David Hayward, Blogger

February 28, 2010

1 Min Read

(Originally posted at Pixel-Love, Pixel-Lab's company blog)

I can't sum it up better than Raph does with this quote:

For those of us who dream of a place we can’t possibly be, doing things we couldn’t do, as someone else, with friends… well, we’re a little bit out of luck. We’ll always have our Avalons and our Lost Worlds. They’re just not the future anymore.


I've done a fair bit of research on virtual worlds, and the entire Neuromancer/Lawnmower Man/Matrix scenario has always seemed a bit ridiculous to me, but reasons for failure of things like Second Life tend to stall on the aesthetic (they're butt ugly, as going for a cutting edge 3D approach generally means the aesthetics are dated before the world gets any traction) and functional (3D is a terrible method for organising and retrieving information: cloud cuckoo filing cabinets that dispense with many of the advantages of digital content), but it took experimentation to be able to say it would only expand so far and that new forms of virtual world would find a bigger audience.

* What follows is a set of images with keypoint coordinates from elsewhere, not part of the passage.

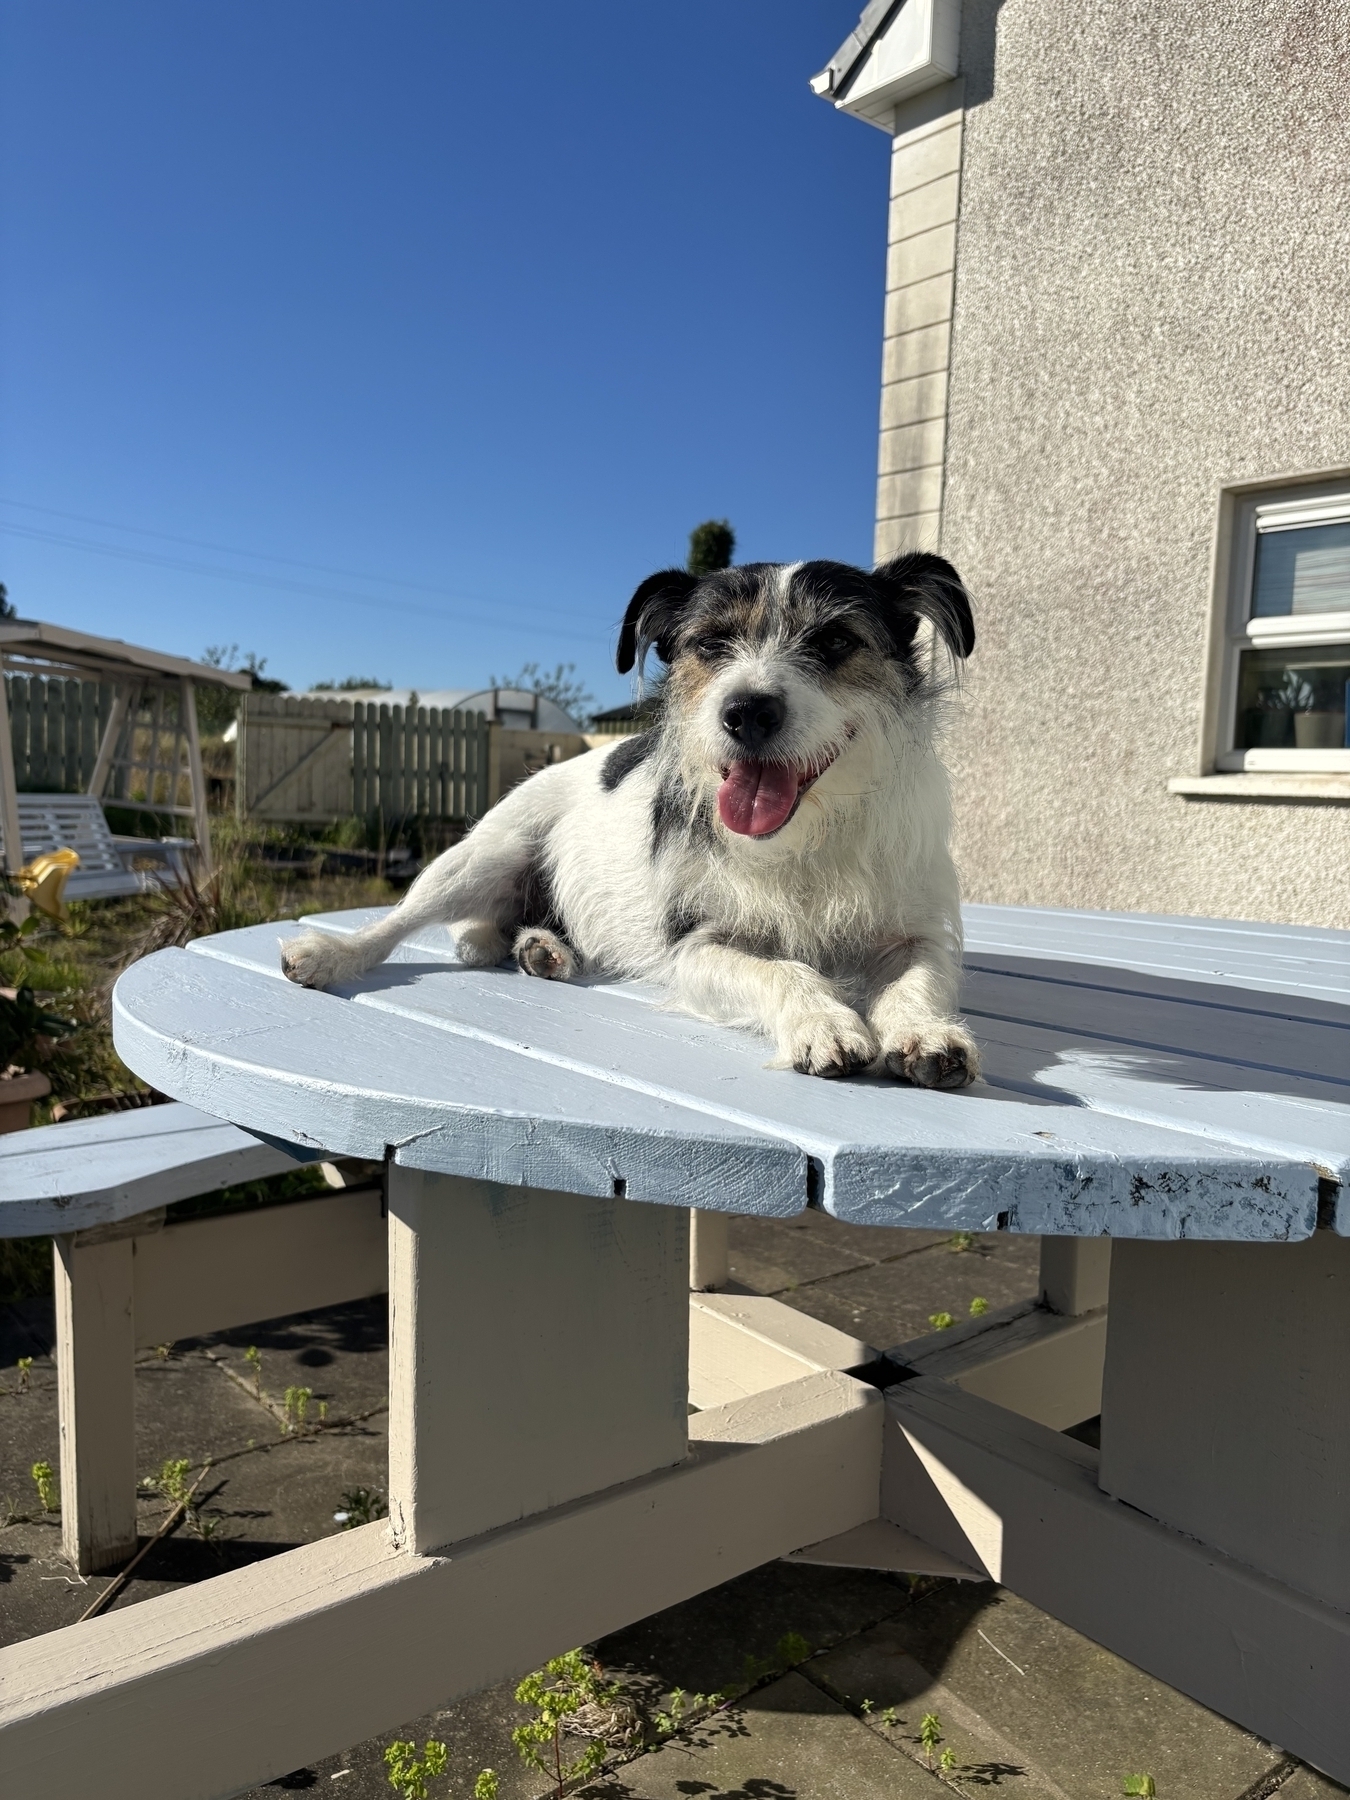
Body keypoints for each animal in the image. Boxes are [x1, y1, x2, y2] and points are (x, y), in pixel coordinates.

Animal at [282, 547, 986, 1087]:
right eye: (711, 643)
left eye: (836, 640)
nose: (746, 711)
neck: (805, 835)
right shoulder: (697, 946)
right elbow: (779, 967)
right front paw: (823, 1021)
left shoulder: (917, 933)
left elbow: (920, 977)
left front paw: (925, 1032)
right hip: (483, 858)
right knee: (399, 921)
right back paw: (330, 954)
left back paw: (543, 949)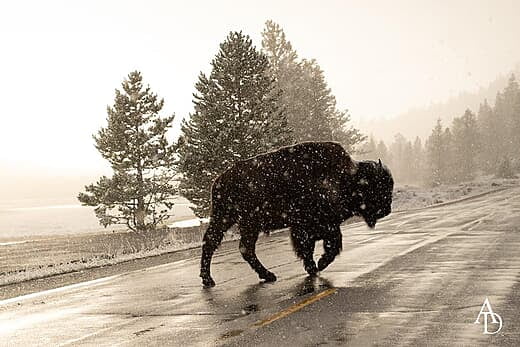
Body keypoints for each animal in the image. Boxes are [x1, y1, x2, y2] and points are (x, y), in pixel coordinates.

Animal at [200, 141, 394, 288]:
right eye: (378, 188)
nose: (387, 209)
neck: (345, 178)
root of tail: (219, 180)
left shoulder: (311, 227)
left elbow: (313, 247)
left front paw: (313, 267)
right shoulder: (315, 226)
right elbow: (330, 244)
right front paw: (319, 264)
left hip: (226, 219)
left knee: (215, 243)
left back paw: (212, 279)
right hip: (247, 223)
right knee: (241, 247)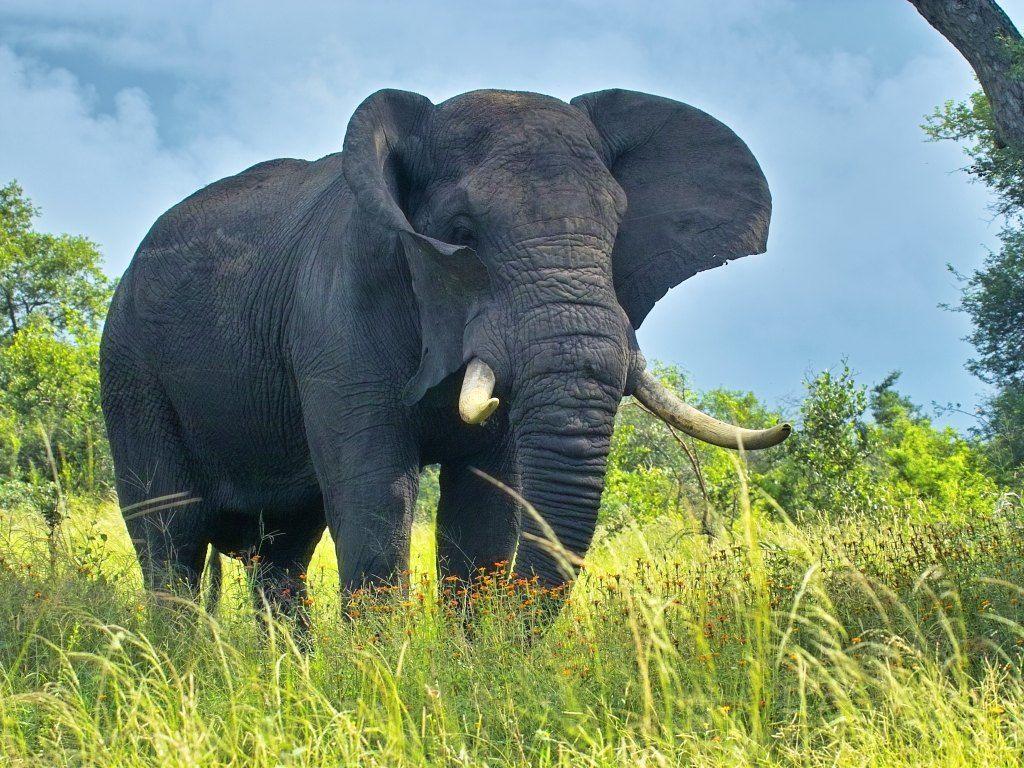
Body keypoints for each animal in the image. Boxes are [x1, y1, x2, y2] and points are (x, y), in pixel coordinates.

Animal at [99, 88, 790, 619]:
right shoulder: (338, 312)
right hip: (130, 370)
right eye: (460, 234)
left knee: (283, 550)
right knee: (171, 536)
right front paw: (382, 679)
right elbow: (376, 494)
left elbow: (482, 506)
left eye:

Raph has an interesting observation though (among many), and with restrospective vision it's kind of obvious: Virtual worlds aren't the escape we thought they'd be, but are bleeding into real life through people's preferences for content. While it was led by MUD and Ultima fans, the virtual world movement will end with a mass market, and interaction design will see to it that the most effective are those that tie to customers real lives.